On April 17, the Paris Court of Appeal ruled that Airbus and Air France were guilty of manslaughter in the deadliest plane crash in French history – Flight AF447 from Rio de Janeiro, Brazil, to Paris in 2009, which killed all 228 people on board.
Under the ruling, both companies were deemed “fully responsible” for the accident and each was fined 225,000 euros ($261,720) – the maximum penalty for corporate manslaughter. Although the fine is largely symbolic, it marks a legal victory for the victims' families after an eight-week trial.
Previously, in 2023, a lower court had acquitted both Airbus and Air France. Both companies have repeatedly denied all charges.
Shortly after the verdict, Airbus announced it would appeal to France's highest court, arguing that the new conclusion contradicts prosecutors' arguments and the 2023 acquittal. Prosecutors had earlier warned of a possible appeal and criticized the companies' conduct throughout the more than decade-long proceedings. “Nothing has changed – not one sincere word of comfort,” prosecutor Rodolphe Juy-Birmann said during the trial in November 2024, calling the entire process “a lack of decency.”
The accident occurred on June 1, 2009, when Flight AF447 vanished from radar en route from Rio de Janeiro to Paris. Two years later, a deep-sea search recovered the plane's black boxes. Investigators determined that the pilots had pulled the plane up while sensors, clogged with ice in a storm over the mid-Atlantic, malfunctioned, causing the aircraft to stall and crash into the ocean.

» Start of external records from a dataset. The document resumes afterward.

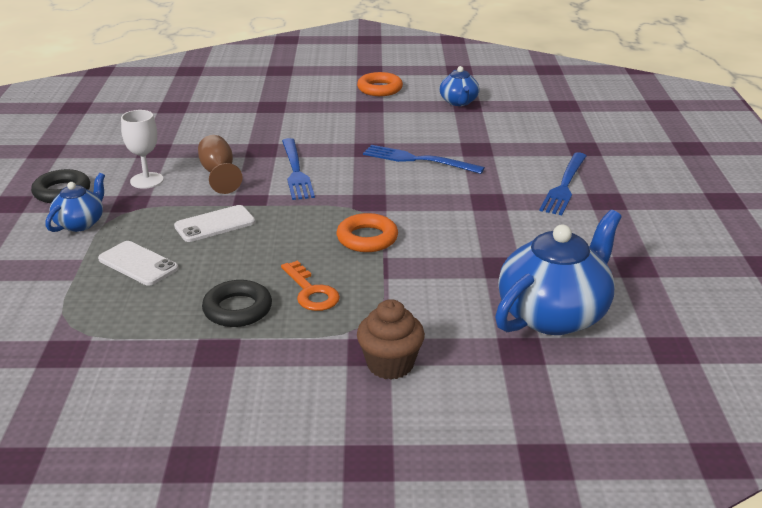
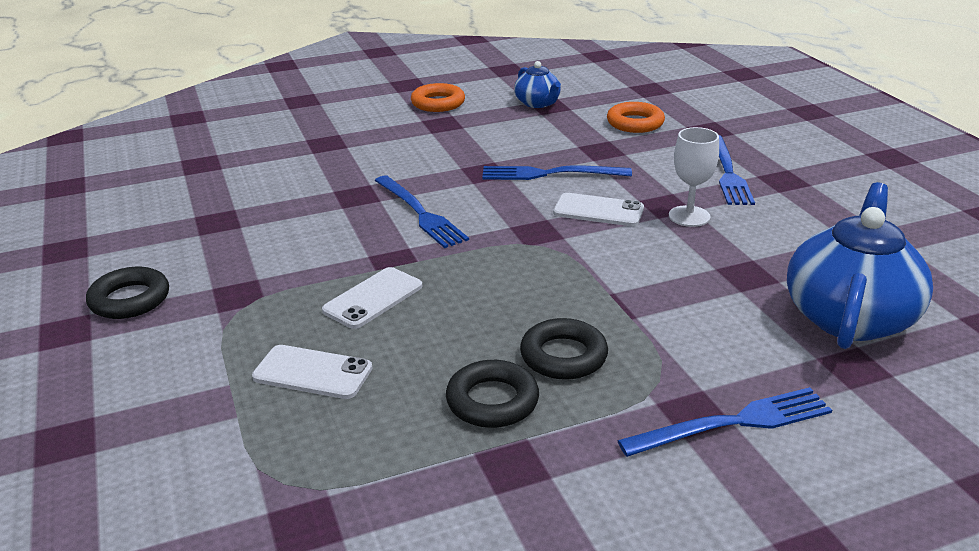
camera: 20 degrees left, 0 degrees up
(80, 223) = (189, 336): blue teapot -> none
(147, 180) = (238, 261): white goblet -> white goblet (689, 216)
(218, 174) = (326, 235): brown goblet -> none
(311, 292) = (563, 356): orange key -> black ring
(367, 238) = (572, 275): orange ring -> orange ring (635, 123)
(390, 365) = (733, 423): brown cupcake -> blue fork
(430, 195) = (598, 210): none -> white phone

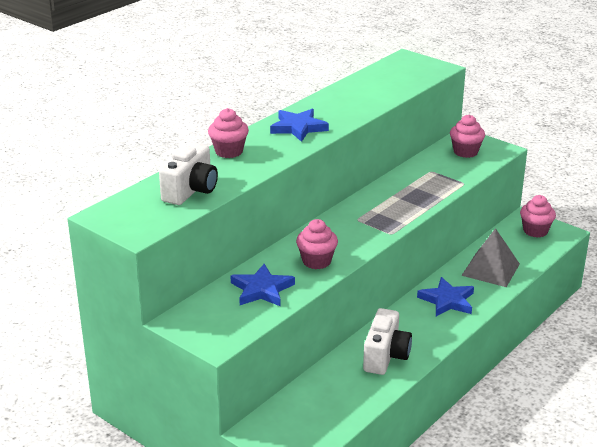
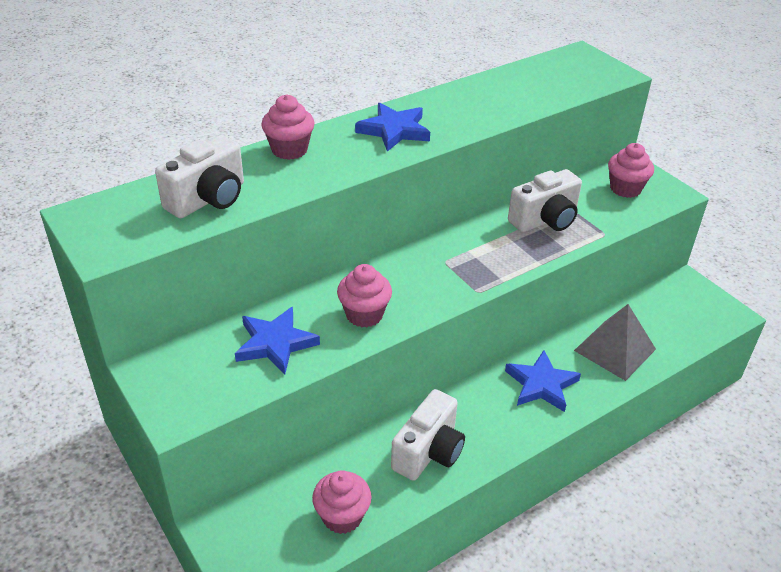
camera: 15 degrees right, 10 degrees up
(417, 181) = (545, 220): none -> white camera
(535, 231) = (693, 304): pink cupcake -> pink cupcake (342, 517)

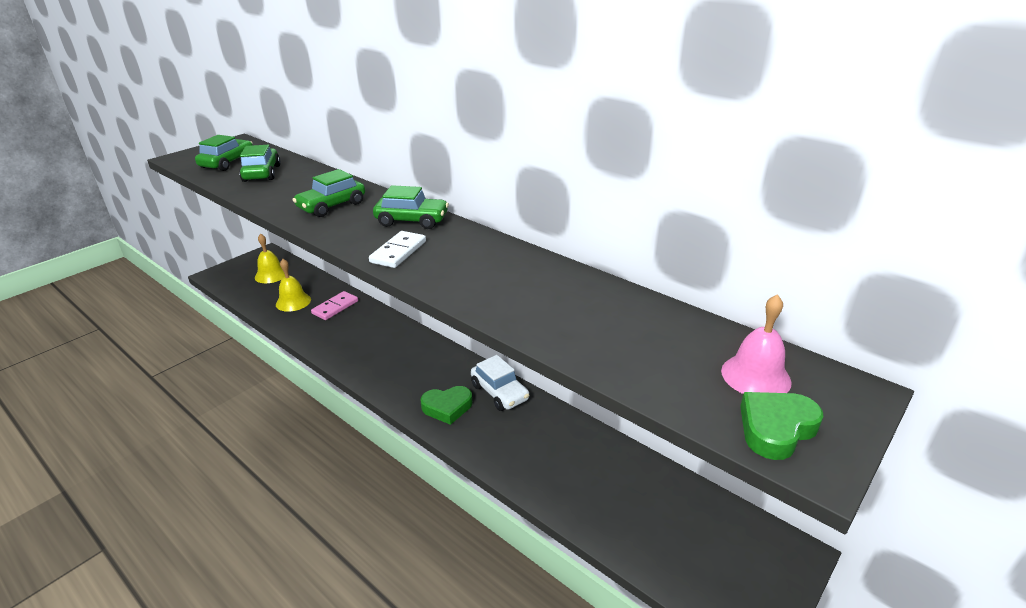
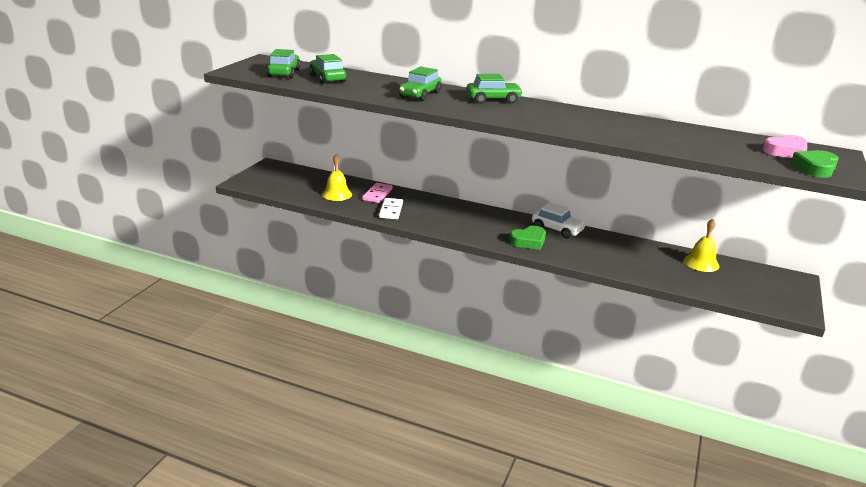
camera: 20 degrees left, 5 degrees down
(271, 275) = (294, 179): yellow bell -> yellow bell (701, 263)
(398, 252) = (510, 115): white domino -> white domino (391, 210)
(755, 376) = (786, 151): pink bell -> pink heart

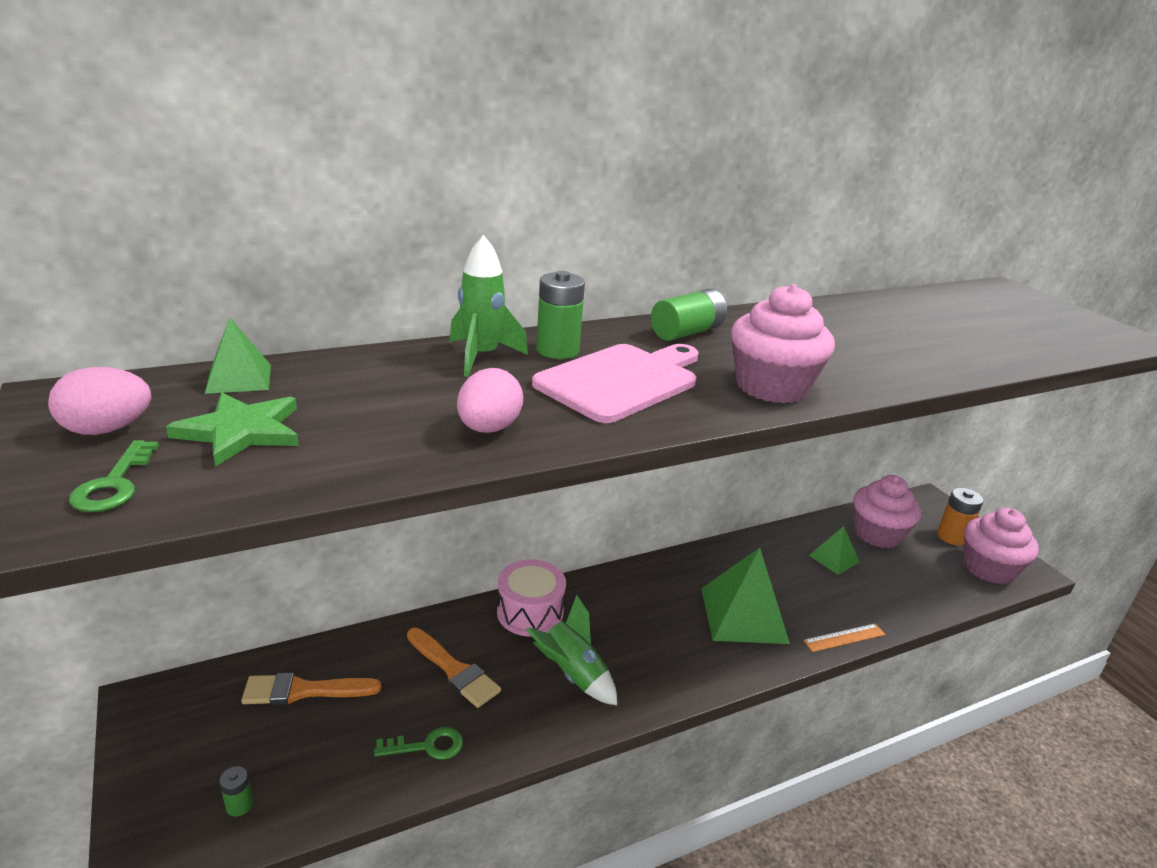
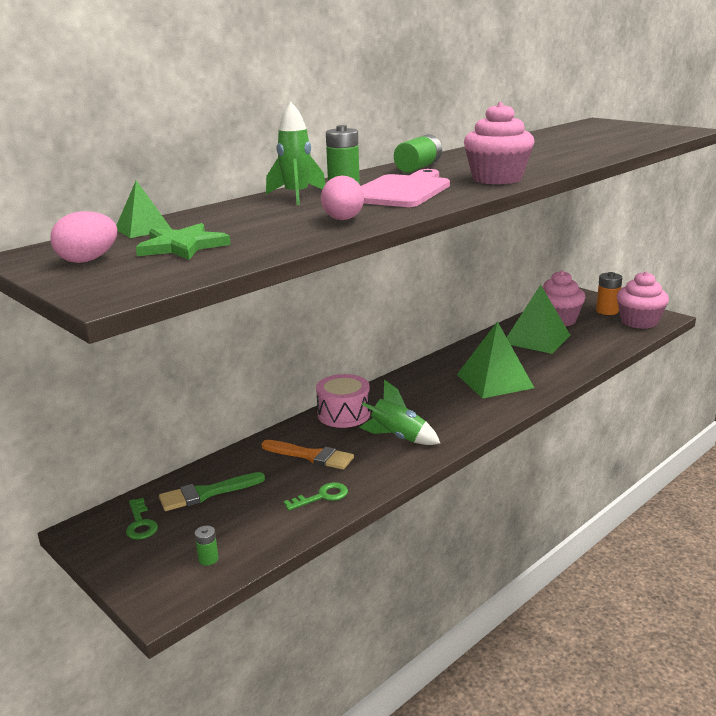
camera: 15 degrees left, 5 degrees down
(114, 484) = (133, 276): green key -> green key (140, 523)
(304, 690) = (206, 493): orange brush -> green brush
(834, 558) = (536, 339): green pyramid -> green pyramid, size x1.88
(844, 637) = (567, 376): orange ruler -> none

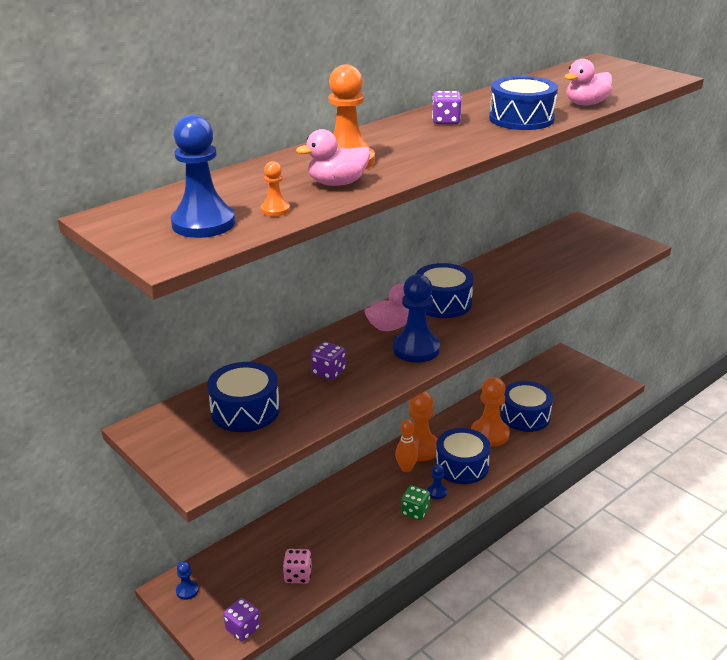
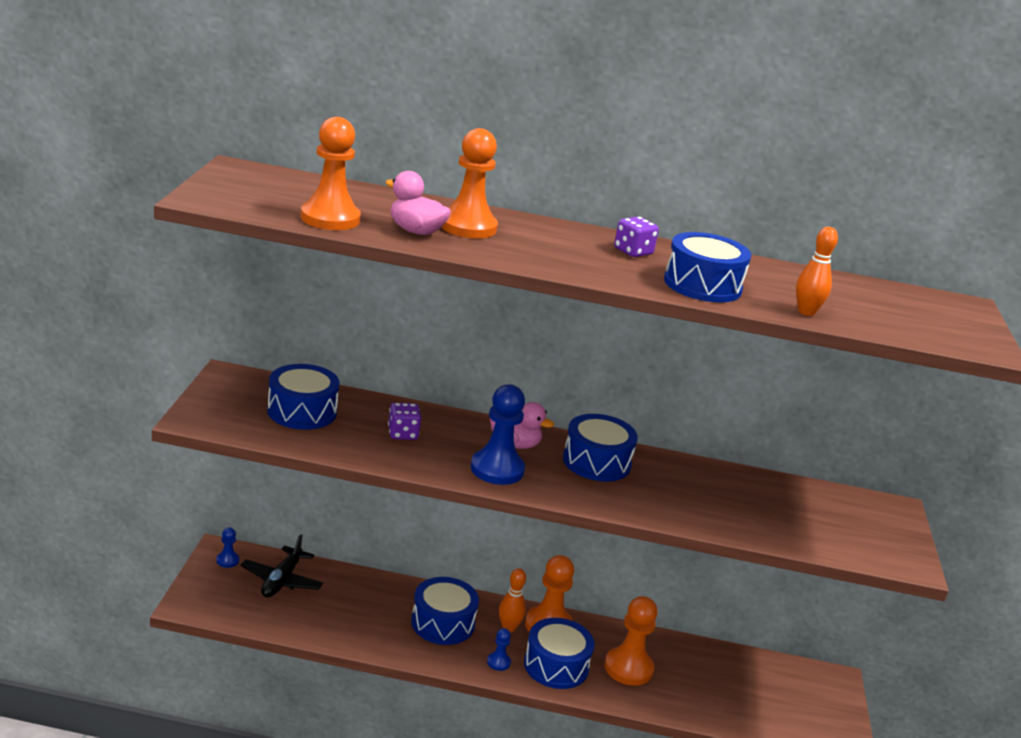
camera: 45 degrees right, 5 degrees down
(203, 223) = (271, 199): blue pawn -> none
(243, 629) = (214, 610): purple dice -> none
(244, 567) = (281, 580): none -> black plane
(275, 210) = (330, 218): orange pawn -> orange pawn, size x2.11
(298, 575) = (302, 615): pink dice -> none
(415, 512) = (455, 658): green dice -> none
(525, 416) = (690, 685): blue drum -> blue drum (443, 623)
(586, 104) = (806, 312): pink duck -> orange bowling pin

While Airbus and Air France blamed pilot error, lawyers for the victims' families argued that both companies knew about the problem with the plane's pitot tubes—devices that measure airspeed—but did not train pilots on how to handle emergencies when those parts failed. Air France lawyer Pascal Weil said in October 2024 that the company “had the capability to train at high altitude, but didn't because we truly believed it was unnecessary.”